Many ordinary artefacts, such as Roman objects used for food and drink, contain two layers of information, telling us about their culinary customs but also about the differences between Romans according to their financial and social status.
The fine tableware that a wealthy Roman citizen, his family and guests would have used to sip wine and sample decadent delicacies included bronze pitchers decorated with applied details in relief, delicate ceramic beakers, and glass cups and bottles where slaves would mix and serve wine with water.
They also had many different vessels for serving and eating food. The majority were made of a fine, smooth ceramic ware known as terra sigillata covered with engobe, a liquid clay slip applied to pottery pieces before firing to produce a smooth, glossy, luxurious finish. Diners used their hands to take pieces of meat and fruit from bowls of assorted sizes. Small plates were used to serve nuts, olives and other delicacies, such as concentrated sauces, served with bronze or silver spoons. These had a pointed end that could also be used to pry mollusc shells open and extract their prized contents.

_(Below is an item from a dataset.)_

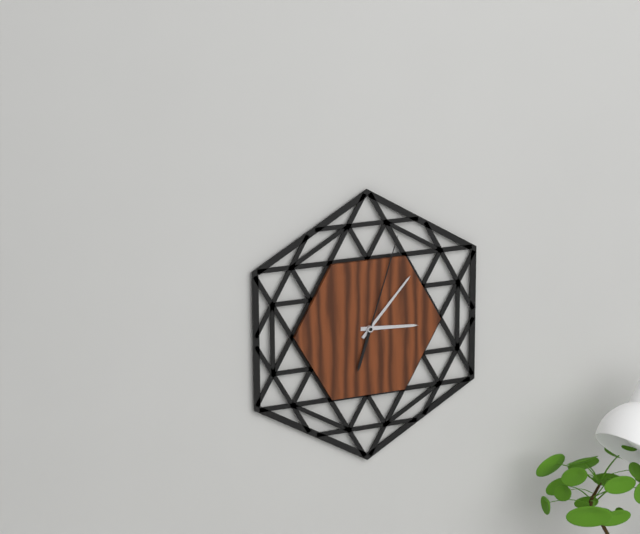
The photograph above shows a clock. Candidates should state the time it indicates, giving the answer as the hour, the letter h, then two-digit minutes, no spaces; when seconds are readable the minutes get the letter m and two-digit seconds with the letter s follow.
3h07m03s
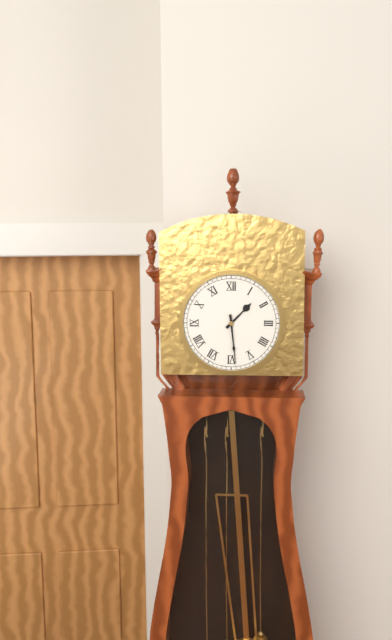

In contrast, a poor Roman’s tableware usually consisted of a very few, roughly made and generally undecorated items: cups, plates and pitchers of coarse pottery, without the engobe that would have made them less porous and smooth to the touch. He also had spoons, but of wood rather than metal. With these few humble utensils, a lower-class Roman would drink water and eat the gruel and lentils that were the basis of his simple, unvaried diet.